The high level group will now begin work on the second part of its mission, focused on how to maximise the impact of new methods of delivering quality higher education, such as massive open online courses (´MOOCs´), which enable people to access higher education from their homes. Partners in 11 countries recently launched the first pan-European MOOCs with the support of the European Commission. The high-level group´s next report is due to be published in June 2014.

The work of the high level group is part of the Commission´s strategy to support the modernisation of higher education in the Member States. A lot of progress has already been made in this area. The Bologna Process, for instance, has made it easier for students to study aboard and have their qualifications recognised throughout Europe. A new multidimensional university ranking system, initiated by the Commission and due to publish its first findings early next year, will facilitate comparisons between universities so that students are able to make a more informed choice about where to study.

High Level Group on the Modernisation of Higher Education

Recommendations for improving quality in teaching and learning

In its report, the High Level Group has mapped out pathways for improving quality in teaching and learning. Bearing in mind the different starting points of higher education institutions and countries, we have tried to offer a wide array of instruments, tools, and practical examples to show how different – and often quite straightforward – approaches can work. To come back to our starting point: teaching matters. Teaching matters as much as research matters. We must put the quality of teaching and learning centre-stage.

The 16 recomendation are:

Recommendation 1: Public authorities responsible for higher education should ensure the existence of a sustainable, well-funded framework to support higher education institutions´ efforts to improve the quality of teaching and learning.

Recommendation 2: Every institution should develop and implement a strategy for the support and on-going improvement of the quality of teaching and learning, devoting the necessary level of human and financial resources to the task, and integrating this priority in its overall mission, giving teaching due parity with research.

Recommendation 3: Higher education institutions should encourage, welcome, and take account of student feed-back which could detect problems in the teaching and learning environment early on and lead to faster, more effective improvements.

Recommendation 4: All staff teaching in higher education institutions in 2020 should have received certified pedagogical training.

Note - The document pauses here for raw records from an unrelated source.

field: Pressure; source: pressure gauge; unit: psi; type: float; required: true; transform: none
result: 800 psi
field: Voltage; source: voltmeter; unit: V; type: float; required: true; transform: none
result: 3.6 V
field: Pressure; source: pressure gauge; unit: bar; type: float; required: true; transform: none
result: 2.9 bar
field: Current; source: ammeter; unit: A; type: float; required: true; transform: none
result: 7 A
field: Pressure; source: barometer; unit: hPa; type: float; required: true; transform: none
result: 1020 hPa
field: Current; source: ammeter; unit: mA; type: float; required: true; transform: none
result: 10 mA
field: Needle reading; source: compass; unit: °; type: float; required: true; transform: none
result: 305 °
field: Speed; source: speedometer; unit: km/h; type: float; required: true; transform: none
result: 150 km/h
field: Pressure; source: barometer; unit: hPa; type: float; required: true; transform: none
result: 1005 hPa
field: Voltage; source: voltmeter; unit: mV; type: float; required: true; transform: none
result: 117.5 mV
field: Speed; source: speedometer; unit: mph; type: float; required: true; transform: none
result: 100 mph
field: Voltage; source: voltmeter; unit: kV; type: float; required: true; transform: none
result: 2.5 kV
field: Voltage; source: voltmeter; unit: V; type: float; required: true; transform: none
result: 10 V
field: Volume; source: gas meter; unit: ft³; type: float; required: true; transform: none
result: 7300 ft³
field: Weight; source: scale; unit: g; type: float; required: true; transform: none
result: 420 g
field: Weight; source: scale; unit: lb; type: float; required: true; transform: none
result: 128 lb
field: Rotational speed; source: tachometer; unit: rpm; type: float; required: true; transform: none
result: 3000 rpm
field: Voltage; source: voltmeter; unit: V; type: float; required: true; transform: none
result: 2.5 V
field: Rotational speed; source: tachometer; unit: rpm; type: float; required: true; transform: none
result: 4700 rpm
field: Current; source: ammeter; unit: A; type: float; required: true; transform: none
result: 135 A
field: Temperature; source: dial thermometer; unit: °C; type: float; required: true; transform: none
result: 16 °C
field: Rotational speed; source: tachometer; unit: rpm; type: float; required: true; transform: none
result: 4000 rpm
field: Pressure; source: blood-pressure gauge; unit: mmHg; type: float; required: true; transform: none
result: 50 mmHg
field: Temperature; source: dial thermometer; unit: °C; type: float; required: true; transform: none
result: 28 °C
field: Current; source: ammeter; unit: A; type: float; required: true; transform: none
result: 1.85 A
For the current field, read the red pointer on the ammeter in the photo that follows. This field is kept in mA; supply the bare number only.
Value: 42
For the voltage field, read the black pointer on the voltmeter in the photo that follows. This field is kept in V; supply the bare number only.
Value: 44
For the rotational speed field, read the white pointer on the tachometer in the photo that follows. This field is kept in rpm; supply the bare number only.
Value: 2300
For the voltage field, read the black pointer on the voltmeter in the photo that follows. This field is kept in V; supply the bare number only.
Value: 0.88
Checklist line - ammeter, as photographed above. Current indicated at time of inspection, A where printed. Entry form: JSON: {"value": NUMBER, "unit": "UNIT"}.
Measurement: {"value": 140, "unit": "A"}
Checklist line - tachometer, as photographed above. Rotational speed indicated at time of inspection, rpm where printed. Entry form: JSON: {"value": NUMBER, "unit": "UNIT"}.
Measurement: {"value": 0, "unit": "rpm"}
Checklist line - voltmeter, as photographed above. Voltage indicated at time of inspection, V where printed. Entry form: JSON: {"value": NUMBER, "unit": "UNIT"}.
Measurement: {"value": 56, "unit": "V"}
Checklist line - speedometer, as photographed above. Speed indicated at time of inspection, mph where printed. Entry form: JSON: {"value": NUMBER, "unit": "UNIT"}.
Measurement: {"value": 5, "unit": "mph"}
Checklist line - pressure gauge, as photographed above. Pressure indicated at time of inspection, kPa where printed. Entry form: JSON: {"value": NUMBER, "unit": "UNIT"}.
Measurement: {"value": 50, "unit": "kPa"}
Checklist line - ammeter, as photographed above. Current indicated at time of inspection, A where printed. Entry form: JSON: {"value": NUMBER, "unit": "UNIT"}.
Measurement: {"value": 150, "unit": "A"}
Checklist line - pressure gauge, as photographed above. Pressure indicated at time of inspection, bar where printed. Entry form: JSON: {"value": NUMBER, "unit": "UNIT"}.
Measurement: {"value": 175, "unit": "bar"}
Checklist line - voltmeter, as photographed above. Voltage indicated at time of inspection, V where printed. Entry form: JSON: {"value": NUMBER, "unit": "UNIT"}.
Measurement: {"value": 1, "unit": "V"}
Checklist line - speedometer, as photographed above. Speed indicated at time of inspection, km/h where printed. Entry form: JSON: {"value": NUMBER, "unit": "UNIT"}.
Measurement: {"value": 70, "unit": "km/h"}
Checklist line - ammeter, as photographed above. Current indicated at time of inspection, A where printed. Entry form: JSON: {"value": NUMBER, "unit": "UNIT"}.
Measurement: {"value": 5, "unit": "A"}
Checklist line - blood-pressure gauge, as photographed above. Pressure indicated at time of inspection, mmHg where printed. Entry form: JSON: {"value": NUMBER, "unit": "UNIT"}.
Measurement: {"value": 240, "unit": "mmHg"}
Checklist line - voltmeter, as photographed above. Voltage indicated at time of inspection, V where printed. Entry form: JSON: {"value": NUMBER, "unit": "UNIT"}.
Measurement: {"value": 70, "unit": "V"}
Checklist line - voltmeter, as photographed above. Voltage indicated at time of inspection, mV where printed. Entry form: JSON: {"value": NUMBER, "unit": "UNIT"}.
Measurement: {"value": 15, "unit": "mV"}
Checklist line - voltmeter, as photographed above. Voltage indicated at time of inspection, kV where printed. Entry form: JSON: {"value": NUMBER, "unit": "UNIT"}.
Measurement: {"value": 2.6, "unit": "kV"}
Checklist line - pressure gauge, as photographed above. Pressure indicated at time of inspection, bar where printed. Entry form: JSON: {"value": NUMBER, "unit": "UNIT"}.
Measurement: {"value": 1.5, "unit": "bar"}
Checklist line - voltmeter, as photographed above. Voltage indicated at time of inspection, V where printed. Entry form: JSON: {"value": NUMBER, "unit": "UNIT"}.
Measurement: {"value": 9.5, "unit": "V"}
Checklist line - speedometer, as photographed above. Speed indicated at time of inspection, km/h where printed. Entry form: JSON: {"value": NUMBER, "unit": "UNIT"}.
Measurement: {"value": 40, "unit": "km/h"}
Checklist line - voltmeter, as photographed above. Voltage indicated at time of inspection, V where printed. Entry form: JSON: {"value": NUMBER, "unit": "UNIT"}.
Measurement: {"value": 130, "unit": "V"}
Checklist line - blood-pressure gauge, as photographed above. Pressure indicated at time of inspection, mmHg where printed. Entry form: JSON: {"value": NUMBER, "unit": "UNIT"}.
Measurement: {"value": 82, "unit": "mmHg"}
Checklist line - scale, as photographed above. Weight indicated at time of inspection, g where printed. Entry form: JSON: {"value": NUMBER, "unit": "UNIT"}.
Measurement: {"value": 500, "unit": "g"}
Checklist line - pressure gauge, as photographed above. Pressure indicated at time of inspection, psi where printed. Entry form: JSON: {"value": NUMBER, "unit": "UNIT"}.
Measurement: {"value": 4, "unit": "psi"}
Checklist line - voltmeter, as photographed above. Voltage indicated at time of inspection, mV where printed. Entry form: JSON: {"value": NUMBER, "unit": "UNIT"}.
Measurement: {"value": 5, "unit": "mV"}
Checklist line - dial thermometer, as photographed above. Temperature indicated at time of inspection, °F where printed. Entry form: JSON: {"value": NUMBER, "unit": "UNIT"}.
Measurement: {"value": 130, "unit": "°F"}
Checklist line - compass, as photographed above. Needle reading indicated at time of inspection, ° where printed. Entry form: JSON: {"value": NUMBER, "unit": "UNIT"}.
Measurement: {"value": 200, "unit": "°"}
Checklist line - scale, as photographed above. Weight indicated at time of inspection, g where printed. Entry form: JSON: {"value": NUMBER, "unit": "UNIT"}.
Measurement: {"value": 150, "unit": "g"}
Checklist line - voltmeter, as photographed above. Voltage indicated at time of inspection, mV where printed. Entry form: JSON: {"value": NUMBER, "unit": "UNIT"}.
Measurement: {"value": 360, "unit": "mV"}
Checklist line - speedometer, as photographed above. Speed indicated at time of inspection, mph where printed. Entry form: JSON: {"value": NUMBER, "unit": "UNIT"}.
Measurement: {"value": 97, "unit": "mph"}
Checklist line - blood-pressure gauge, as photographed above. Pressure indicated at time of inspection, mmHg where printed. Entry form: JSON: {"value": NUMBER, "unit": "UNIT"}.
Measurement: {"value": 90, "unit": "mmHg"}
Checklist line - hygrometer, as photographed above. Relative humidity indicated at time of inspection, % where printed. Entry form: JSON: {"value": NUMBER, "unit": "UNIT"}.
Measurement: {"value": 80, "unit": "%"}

Continuous professional education as teachers should become a requirement for teachers in the higher education sector.

Recommendation 5: Academic staff entrance, progression and promotion decisions should take account of an assessment of teaching competence alongside other factors.

Recommendation 6: Heads of institutions and institutional leaders should recognise and reward (e.g. through fellowships or awards) higher education teachers who make a significant contribution to improving the quality of teaching and learning, whether through their practice, or through their research into teaching and learning.

Recommendation 7: Curricula should be developed and monitored through dialogue and partnerships among teaching staff, students, graduates and labour market actors, drawing on new methods of teaching and learning, so that students acquire relevant skills that enhance their employability.

Recommendation 8: Student performance in learning activities should be assessed against clear and agreed learning outcomes, developed in partnership by all faculty members involved in their delivery.

Recommendation 9: Higher education institutions and national policy-makers in partnership with students should establish counselling, guidance, mentoring and tracking systems to support students into higher education, and on their way to graduation and beyond.

Recommendation 10: Higher education institutions should introduce and promote cross-, trans- and inter-disciplinary approaches to teaching, learning and assessment, helping students develop their breadth of understanding and entrepreneurial and innovative mindsets.

Recommendation 11: Higher education institutions – facilitated by public administrations and the EU – should support their teachers so they develop the skills for online and other forms of teaching and learning opened up by the digital era,, and should exploit the opportunities presented by technology to improve the quality of teaching and learning.

Recommendation 12: Higher education institutions should develop and implement holistic internationalisation strategies as an integral part of their overall mission and functions. Increased mobility of students and staff, international dimension of curricula, international experience of faculty, with a sufficient command of English and a second foreign language and intercultural competences, transnational delivery of courses and degrees, and international alliances should become indispensable components of higher education in Europe and beyond.

Recommendation 13: The European Union should support the implementation of these recommendations, in particular through promoting: innovative teaching and learning methodologies and pedagogical approaches;guidance, counselling and coaching methods;improved programme design, taking account of the latest research on human learning;the professionalization and development of teachers, trainers and staff;mobility and exchanges of academic staff for long term teaching assignments; and systematic and regular data collection on issues affecting the quality of teaching and learning.

Recommendation 14: The European Union should support the establishment of a European Academy for Teaching and Learning led by stakeholders, and inspired by the good practices reflected in this report.

Recommendation 15: Researchers supported by the Marie Skłodowska-Curie Actions and who are intending a career in academia should be given the opportunity to gain professional teaching qualifications and be supported in teaching activities alongside their research.

Recommendation 16: Member States, in partnership with the regions, are encouraged to prioritise, in their Partnership Agreements under the Structural Funds, initiatives to support the development of pedagogical skills, the design and implementation programmes relevant to social and labour market needs, and the strengthening of partnerships between higher education, business and the research sector.